Europe migrant crisis: Gruelling EU match ends in a draw
The threat of an Italian veto on all agreement at this EU summit concentrated minds - but they were very tired minds by 04:30 local time (02:30 GMT).
The England vs Belgium football match provided an all too brief respite.
The migration deal may be enough to defuse German Chancellor Angela Merkel's quarrel with her Bavarian CSU allies, who threaten to impose new German border controls. A CSU meeting on Sunday should decide whether her ruling coalition survives.
Mrs Merkel says Greece and Spain have agreed to take back migrants stopped at the German-Austrian border who are proven to have entered their countries first.
Illegal migration is probably Europe's most divisive issue and the marathon talks reflected that.
The still rather vague wording of the deal reveals how domestic politics is skewing EU policy in this area.
The deal appears to balance measures to tackle the Mediterranean arrivals with those to tackle the "secondary" migration of asylum seekers, who register in one country and move to another.
But the pledge to set up safe new migrant screening centres in the EU and transit countries looks very ambitious. The leaders did not specify where they would be, nor how much they would cost.
Greek socialist Prime Minister Alexis Tsipras lamented that the EU was "deeply divided". "It seems we don't share the same values," he said, condemning "chauvinist, nationalist forces".
The numbers arriving in the EU are 95% lower than at their peak in October 2015, the European Council's summit conclusions note.
That is largely due to the EU-Turkey deal reached in March 2016 and EU naval co-operation with the Libyan coastguard.
But the crisis took a dramatic new twist when Italy's new populist government, elected on a promise to get tougher on illegal migrants, threatened to scupper this summit.
Italy's Prime Minister Giuseppe Conte, new to the political game, was gently mocked when he referred to his skills as a lawyer.
Swedish Prime Minister Stefan Lofven cited his experience as a welder and Bulgarian Prime Minister Boyko Borisov added: "I am a firefighter."
French President Emmanuel Macron reportedly worked with Mr Conte to persuade the others to accept new "voluntary controlled centres" in EU countries, which would screen newly-arrived migrants.
So Italy won an EU commitment to ease its burden. More than 600,000 migrants have come ashore in Italy since 2014. Its reception centres and those in Greece are overcrowded and generally squalid.
The word "voluntary" is stressed in a convoluted clause about these new centres.
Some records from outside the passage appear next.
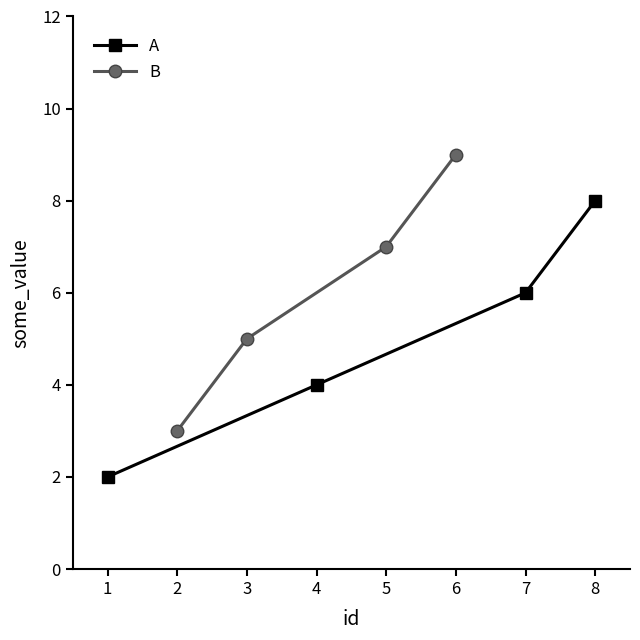

What is the sum of all B values?

24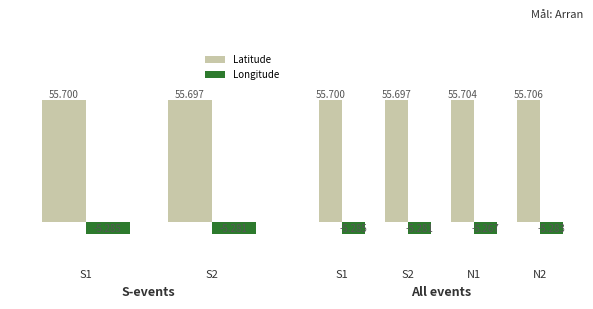

Is the value of Longitude at N2 greater than the value of Latitude at N1?

No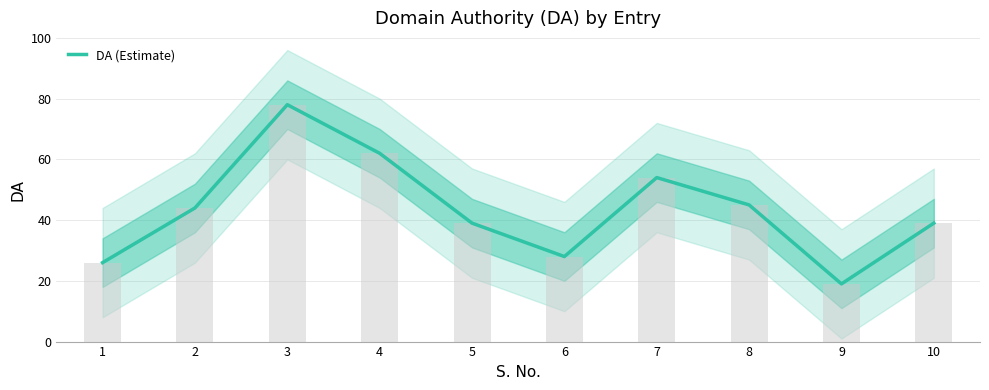

How many series are shown in this chart?

1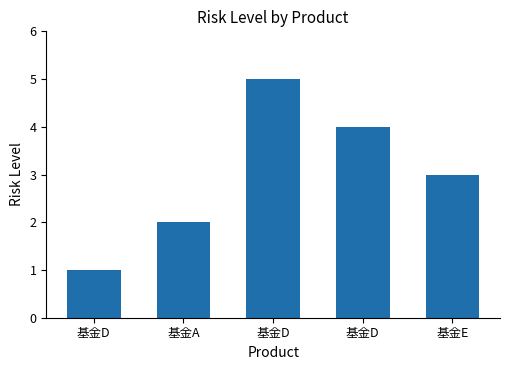

What is the change in value from 基金D to 基金D?

+3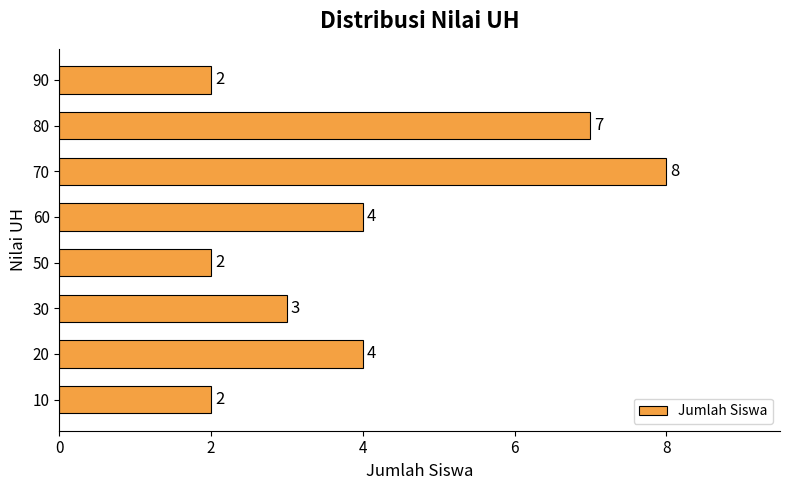

Is it true that the value at 20 is 5?

False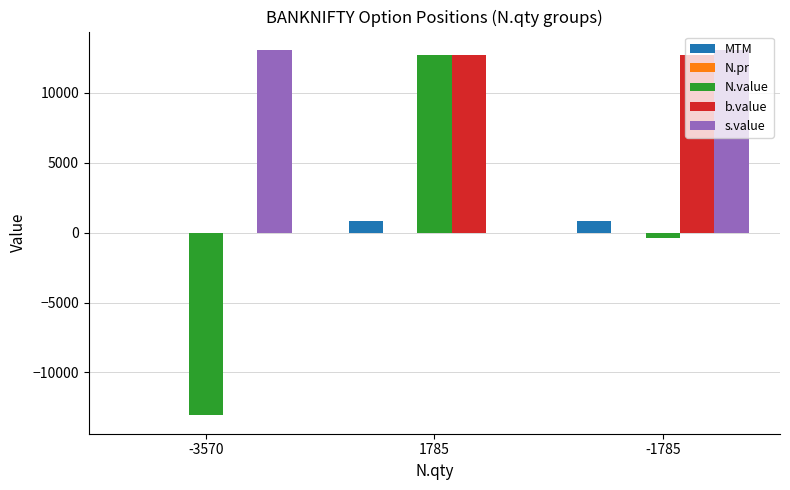

What is the greatest value displayed?

13081.5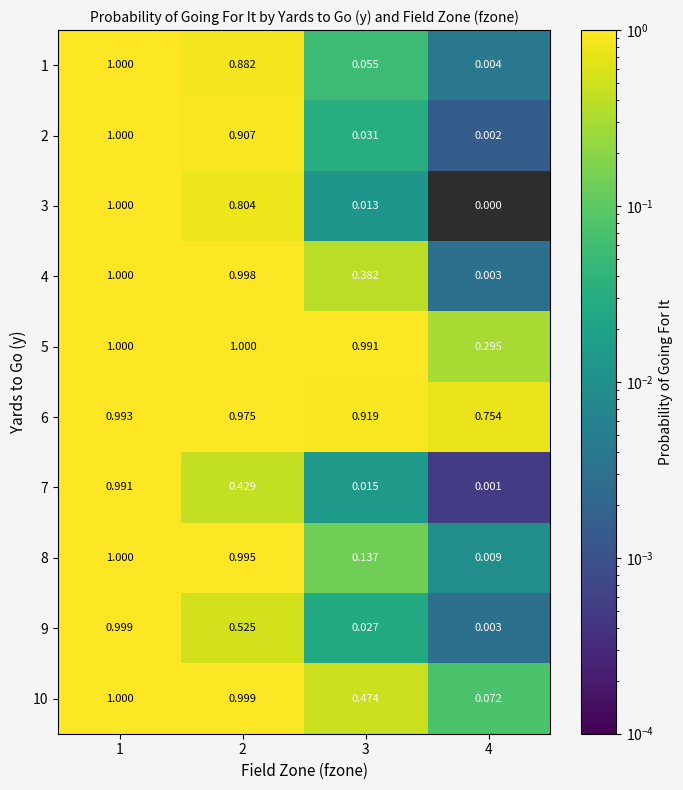

Is the value of 6 at 1 greater than the value of 4 at 1?

No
The legalistic language reflects the difficulty of getting 28 nations to agree.
Italy still wants mandatory relocation of migrants across the EU, but the Visegrad Group - the Czech Republic, Slovakia, Hungary and Poland - rejects it. A voluntary arrangement gets round that obstacle.
But the Dublin Regulation, under which the country where a migrant first arrives has to process his/her asylum claim, remains a thorny issue, dividing the EU.
Italy was dissatisfied earlier that the EU was focused only on creating "disembarkation platforms" in North Africa. The "platforms" would screen migrants picked up off North Africa, and the EU still aims to establish them, to break the people-smuggling gangs' business model.
Much uncertainty remains, not least about sending failed asylum seekers back to their countries of origin. The migrant "return" rate is still below 40%.
Far more co-operation with African countries - and aid - will be needed to tackle the deep-rooted poverty driving so many to head for Europe.
An Oxfam statement criticised the summit deal, saying member states "continue to try to offload their responsibilities onto poorer countries outside the EU" and play "political games".
President Macron called the deal a triumph for the EU over "national solutions". It is evidence that thwarting Europe's nationalists is part and parcel of EU efforts to tackle migration.